- PROVIDED DATA
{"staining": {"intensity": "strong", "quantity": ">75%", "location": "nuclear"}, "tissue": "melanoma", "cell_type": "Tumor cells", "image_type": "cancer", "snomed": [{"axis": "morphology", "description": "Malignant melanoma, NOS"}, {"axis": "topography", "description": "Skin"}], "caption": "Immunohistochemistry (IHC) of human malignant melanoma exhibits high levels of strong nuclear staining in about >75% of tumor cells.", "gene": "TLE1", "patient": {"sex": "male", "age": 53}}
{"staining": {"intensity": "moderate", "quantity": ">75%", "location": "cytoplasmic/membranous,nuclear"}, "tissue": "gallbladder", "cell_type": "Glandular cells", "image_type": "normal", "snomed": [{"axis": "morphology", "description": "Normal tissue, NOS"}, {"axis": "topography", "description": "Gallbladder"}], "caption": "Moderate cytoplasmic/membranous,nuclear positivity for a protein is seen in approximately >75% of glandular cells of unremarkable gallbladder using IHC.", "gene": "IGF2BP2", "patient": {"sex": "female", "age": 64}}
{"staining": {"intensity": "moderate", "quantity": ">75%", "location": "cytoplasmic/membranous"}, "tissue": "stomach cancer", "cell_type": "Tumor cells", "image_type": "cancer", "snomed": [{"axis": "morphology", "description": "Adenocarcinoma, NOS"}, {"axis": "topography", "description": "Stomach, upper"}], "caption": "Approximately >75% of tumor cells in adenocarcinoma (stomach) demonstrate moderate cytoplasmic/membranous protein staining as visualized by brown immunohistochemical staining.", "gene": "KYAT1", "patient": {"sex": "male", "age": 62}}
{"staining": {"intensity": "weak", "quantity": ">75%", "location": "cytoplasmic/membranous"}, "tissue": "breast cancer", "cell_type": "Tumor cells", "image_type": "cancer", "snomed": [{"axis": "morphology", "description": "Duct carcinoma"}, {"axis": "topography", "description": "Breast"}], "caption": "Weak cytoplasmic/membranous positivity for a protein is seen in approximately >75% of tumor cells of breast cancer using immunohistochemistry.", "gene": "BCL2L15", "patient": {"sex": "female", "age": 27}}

- THE PROBLEM
Nothing in the listing may be left out; repeat it all exactly.

- SOLUTION TO THIS PROBLEM
{"staining": {"intensity": "strong", "quantity": ">75%", "location": "nuclear"}, "tissue": "melanoma", "cell_type": "Tumor cells", "image_type": "cancer", "snomed": [{"axis": "morphology", "description": "Malignant melanoma, NOS"}, {"axis": "topography", "description": "Skin"}], "caption": "Immunohistochemistry (IHC) of human malignant melanoma exhibits high levels of strong nuclear staining in about >75% of tumor cells.", "gene": "TLE1", "patient": {"sex": "male", "age": 53}}
{"staining": {"intensity": "moderate", "quantity": ">75%", "location": "cytoplasmic/membranous,nuclear"}, "tissue": "gallbladder", "cell_type": "Glandular cells", "image_type": "normal", "snomed": [{"axis": "morphology", "description": "Normal tissue, NOS"}, {"axis": "topography", "description": "Gallbladder"}], "caption": "Moderate cytoplasmic/membranous,nuclear positivity for a protein is seen in approximately >75% of glandular cells of unremarkable gallbladder using IHC.", "gene": "IGF2BP2", "patient": {"sex": "female", "age": 64}}
{"staining": {"intensity": "moderate", "quantity": ">75%", "location": "cytoplasmic/membranous"}, "tissue": "stomach cancer", "cell_type": "Tumor cells", "image_type": "cancer", "snomed": [{"axis": "morphology", "description": "Adenocarcinoma, NOS"}, {"axis": "topography", "description": "Stomach, upper"}], "caption": "Approximately >75% of tumor cells in adenocarcinoma (stomach) demonstrate moderate cytoplasmic/membranous protein staining as visualized by brown immunohistochemical staining.", "gene": "KYAT1", "patient": {"sex": "male", "age": 62}}
{"staining": {"intensity": "weak", "quantity": ">75%", "location": "cytoplasmic/membranous"}, "tissue": "breast cancer", "cell_type": "Tumor cells", "image_type": "cancer", "snomed": [{"axis": "morphology", "description": "Duct carcinoma"}, {"axis": "topography", "description": "Breast"}], "caption": "Weak cytoplasmic/membranous positivity for a protein is seen in approximately >75% of tumor cells of breast cancer using immunohistochemistry.", "gene": "BCL2L15", "patient": {"sex": "female", "age": 27}}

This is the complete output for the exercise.